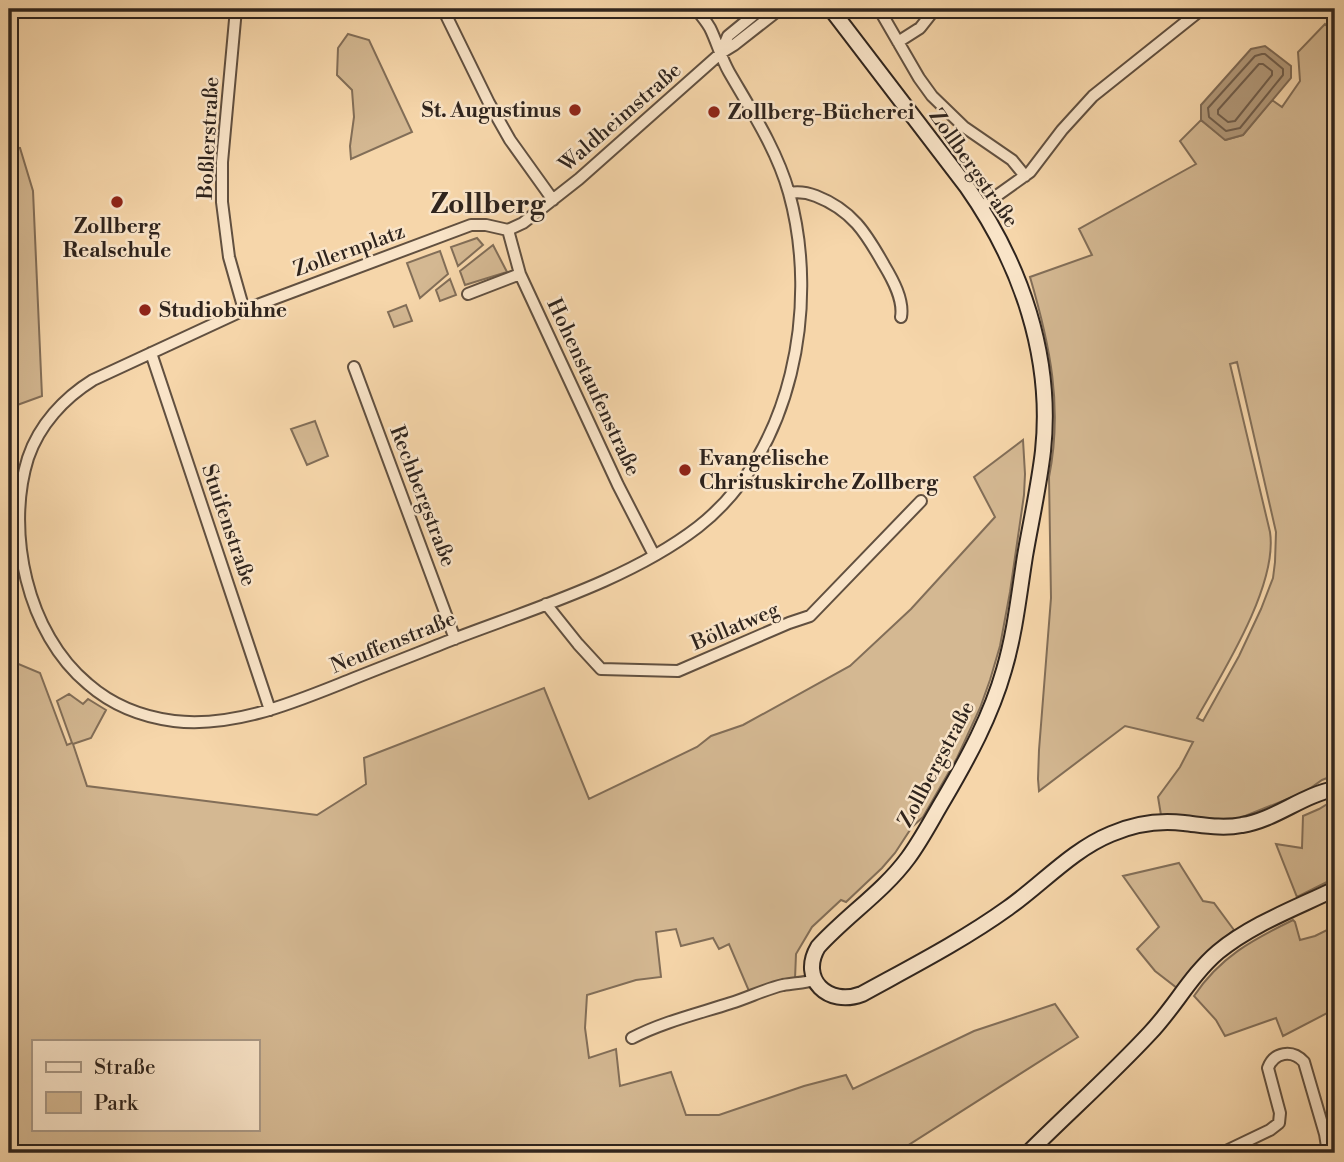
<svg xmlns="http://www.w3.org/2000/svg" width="1344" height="1162" font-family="'Libre Bodoni',serif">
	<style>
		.green { fill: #d4b892; stroke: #826e58; stroke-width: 2; fill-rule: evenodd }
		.water { fill: #b2997a; stroke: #7e6a55; stroke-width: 2 }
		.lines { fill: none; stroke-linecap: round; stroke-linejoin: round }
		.shore { stroke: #705e4c; stroke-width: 2 }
		.street-casing { stroke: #615040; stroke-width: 14 }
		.secondary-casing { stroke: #2f241d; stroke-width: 18 }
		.street { stroke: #f9e4c8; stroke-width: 10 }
		.secondary { stroke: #f9e4c8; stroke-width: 14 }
		.poi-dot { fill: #8f2418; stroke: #f9e4c8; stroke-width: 2.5 }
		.labels { text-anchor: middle; stroke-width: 5; stroke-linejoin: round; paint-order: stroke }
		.poi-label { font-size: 21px; font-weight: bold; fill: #2f241d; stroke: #f9e4c8; text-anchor: start }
		.street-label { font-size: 21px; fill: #2f241d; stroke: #f9e4c8 }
		.district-label { font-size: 28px; font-weight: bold; fill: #2f241d; stroke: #f9e4c8 }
	</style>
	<rect width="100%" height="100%" fill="#f6d6aa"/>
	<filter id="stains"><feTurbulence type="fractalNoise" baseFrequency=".00286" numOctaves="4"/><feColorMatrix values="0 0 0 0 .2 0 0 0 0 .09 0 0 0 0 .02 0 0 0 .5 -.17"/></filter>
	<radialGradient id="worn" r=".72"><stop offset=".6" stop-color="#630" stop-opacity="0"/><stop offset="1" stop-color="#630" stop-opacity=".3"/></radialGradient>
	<path class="green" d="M 1325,24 L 1335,34 L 1335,775 L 1322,780 L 1305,792 L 1240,818 L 1220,819 L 1161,815 L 1158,797 L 1180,767 L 1193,742 L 1125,726 L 1039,791 L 1038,779 L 1039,750 L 1051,598 L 1049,477 C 1063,407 1050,345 1030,277 L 1092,255 L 1079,229 L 1196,164 L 1180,141 L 1201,120 L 1226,140 L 1243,135 L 1272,100 L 1282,107 L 1300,81 L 1298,52 ZM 1237,362 L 1276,532 L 1275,562 L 1273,578 L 1261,609 L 1239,656 L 1203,721 L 1197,718 C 1223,672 1278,585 1270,532 L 1230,364 Z
		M 348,34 L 369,40 L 412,132 L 351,159 L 350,146 L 354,117 L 352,90 L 337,75 L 338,48 Z
		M 9,147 L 20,148 L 33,191 L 42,396 L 9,408 Z
		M 477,238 L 483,245 L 458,266 L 451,247 Z
		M 493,245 L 507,272 L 465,285 L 460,271 Z
		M 440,251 L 448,274 L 420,298 L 407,263 Z
		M 450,279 L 456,295 L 440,301 L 436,290 Z
		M 406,305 L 412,321 L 394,327 L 388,312 Z
		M 315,421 L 328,456 L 307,465 L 291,429 Z
		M 1023,440 L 1025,474 L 1024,495 L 1010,592 L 1000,646 L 990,680 L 980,708 L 957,758 L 923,817 L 912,827 L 895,853 L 882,868 L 846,902 L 841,900 L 812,927 L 796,954 L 795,979 L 749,991 L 729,944 L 719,949 L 713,938 L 681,946 L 676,929 L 656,932 L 661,977 L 636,980 L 587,995 L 585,1028 L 589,1058 L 616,1049 L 620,1086 L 671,1072 L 686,1115 L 719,1115 L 804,1086 L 846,1075 L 853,1089 L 974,1031 L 1055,1004 L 1078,1037 L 904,1148 L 906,1153 L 9,1153 L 9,660 L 40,673 L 67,745 L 72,743 L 57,701 L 69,694 L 83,704 L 88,699 L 106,710 L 91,738 L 73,744 L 87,786 L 317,815 L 366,784 L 364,758 L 544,688 L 589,799 L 697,747 L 711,736 L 743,725 L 850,666 L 911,609 L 995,517 L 974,477 ZM 33,1041 L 257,1041 L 257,1129 L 33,1129 Z
		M 1334,800 L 1335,800 L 1335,878 L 1297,897 L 1276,844 L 1302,848 L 1303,816 L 1319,809 Z
		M 1179,863 L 1203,901 L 1214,903 L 1234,930 L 1198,961 L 1177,988 L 1155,971 L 1137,949 L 1159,927 L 1123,876 Z
		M 1293,920 L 1295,922 L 1300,940 L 1315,936 L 1335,926 L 1335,1009 L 1283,1036 L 1276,1018 L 1225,1036 L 1216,1020 L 1194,996 C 1220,957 1252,940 1293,920 Z"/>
	<path class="water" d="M 1265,46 L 1291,66 L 1291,78 L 1243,135 L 1225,140 L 1201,120 L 1201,105 L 1251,49 Z"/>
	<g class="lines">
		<path class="shore" d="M 1262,54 L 1265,54 L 1283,69 L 1283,75 L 1240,128 L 1226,131 L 1209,117 L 1208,108 L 1255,56 Z
			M 1259,64 L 1263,64 L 1272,71 L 1272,75 L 1235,121 L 1228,122 L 1218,114 L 1218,110 Z"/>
		<g class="street-casing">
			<path id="street" d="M 236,9 L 222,162 L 222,202 L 229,257 L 244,310
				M 443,9 L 489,103 L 510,140 L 553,200
				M 879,9 L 919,78 L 932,96 L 964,127 L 1012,160 L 1025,176
				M 898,42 L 920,28 L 935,9
				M 721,53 L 728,36 L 761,9
				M 789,193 C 799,191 806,192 816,196 C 852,210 866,233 884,265 C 893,280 904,300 901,317
				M 981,207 L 1030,172 L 1062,130 L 1093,96 L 1202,9
				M 508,230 L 486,225 L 471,225 L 244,310 L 93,380 C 64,398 39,425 28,458 C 5,531 27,634 88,684 C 112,705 143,717 174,721 C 235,728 295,702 350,680 C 382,667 414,655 446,642 C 528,610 628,581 698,527 C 793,453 820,304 789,193 C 777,150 751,110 729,72 C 721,58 717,42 710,28 C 706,21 701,15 696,9
				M 508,230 L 520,274 L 618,485 L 654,555
				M 508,230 L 523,223 L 579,179 L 721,53 L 734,45 L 780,9
				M 468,294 L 520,274
				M 151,353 L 270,710
				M 354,367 L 455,639
				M 546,604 L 578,644 L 601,669 L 678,671 L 789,623 L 810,616 L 921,501
				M 632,1038 C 663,1022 697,1014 731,1003 C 748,998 765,989 783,985 C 794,983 804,983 815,980
				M 1222,1153 L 1270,1130 L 1279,1123 L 1280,1113 L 1268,1068 C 1274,1052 1292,1049 1304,1062 L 1325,1134 L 1328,1153"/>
		</g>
		<g class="secondary-casing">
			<path id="secondary" d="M 831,9 L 967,187 C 1021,264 1053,357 1043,451 C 1039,486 1031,521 1025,556 C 1019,594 1015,633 1004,670 C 991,716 968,758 944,799 C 932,819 922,839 908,858 C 883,892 846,916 818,947 C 799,979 828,1007 862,994 C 911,967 962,941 1008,908 C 1042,884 1072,850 1111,834 C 1134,824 1159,820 1184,823 C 1203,825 1222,829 1242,825 C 1275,820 1302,795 1335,789
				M 1028,1153 C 1068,1113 1111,1075 1150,1033 C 1174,1008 1191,975 1218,952 C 1252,924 1296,908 1335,889"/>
		</g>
		<use href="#street" class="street"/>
		<use href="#secondary" class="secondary"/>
	</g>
	<g class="poi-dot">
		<circle cx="575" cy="110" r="7"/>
		<circle cx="714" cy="112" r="7"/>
		<circle cx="117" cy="202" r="7"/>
		<circle cx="145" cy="310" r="7"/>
		<circle cx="685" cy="470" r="7"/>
	</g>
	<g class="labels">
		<g class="poi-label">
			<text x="561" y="117" text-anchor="end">St. Augustinus</text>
			<text x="728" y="119">Zollberg-Bücherei</text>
			<text x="117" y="233" text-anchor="middle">Zollberg<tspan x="117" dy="24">Realschule</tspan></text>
			<text x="159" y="317">Studiobühne</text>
			<text x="699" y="465">Evangelische<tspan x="699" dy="24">Christuskirche Zollberg</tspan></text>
		</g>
		<g class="street-label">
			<text transform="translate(620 117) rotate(-41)" y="7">Waldheimstraße</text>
			<text transform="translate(208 138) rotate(-87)" y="7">Boßlerstraße</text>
			<text transform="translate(974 168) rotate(55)" y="7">Zollbergstraße</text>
			<text transform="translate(349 250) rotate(-20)" y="7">Zollernplatz</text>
			<text transform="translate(594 387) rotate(65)" y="7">Hohenstaufenstraße</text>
			<text transform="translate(423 496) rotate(69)" y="7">Rechbergstraße</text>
			<text transform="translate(229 525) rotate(71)" y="7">Stuifenstraße</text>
			<text transform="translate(735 626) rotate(-23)" y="7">Böllatweg</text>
			<text transform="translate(393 642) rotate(-22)" y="7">Neuffenstraße</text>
			<text transform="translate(936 764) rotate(-62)" y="7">Zollbergstraße</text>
		</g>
		<g class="district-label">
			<text x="488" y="213">Zollberg</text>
		</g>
	</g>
	<rect width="1344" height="1162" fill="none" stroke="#f6d6aa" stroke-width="35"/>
	<rect x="10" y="10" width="1323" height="1141" fill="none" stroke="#2f241d" stroke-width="3.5"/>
	<rect x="18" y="18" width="1309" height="1127" fill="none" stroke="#2f241d" stroke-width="2"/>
	<rect x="32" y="1040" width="228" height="91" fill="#f9e4c8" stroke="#a89784" stroke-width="2"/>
	<rect x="46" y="1062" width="35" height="10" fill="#f9e4c8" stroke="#a89784" stroke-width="2"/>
	<text x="94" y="1074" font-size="21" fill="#2f241d">Straße</text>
	<rect x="46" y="1092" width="35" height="21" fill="#d4b892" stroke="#a89784" stroke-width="2"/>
	<text x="94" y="1110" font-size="21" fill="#2f241d">Park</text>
	<rect width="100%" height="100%" filter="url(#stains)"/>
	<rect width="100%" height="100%" fill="url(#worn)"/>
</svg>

- Task prompt
Collect, from the material above, every line containing the word "worn".

- Response box
	<radialGradient id="worn" r=".72"><stop offset=".6" stop-color="#630" stop-opacity="0"/><stop offset="1" stop-color="#630" stop-opacity=".3"/></radialGradient>
	<rect width="100%" height="100%" fill="url(#worn)"/>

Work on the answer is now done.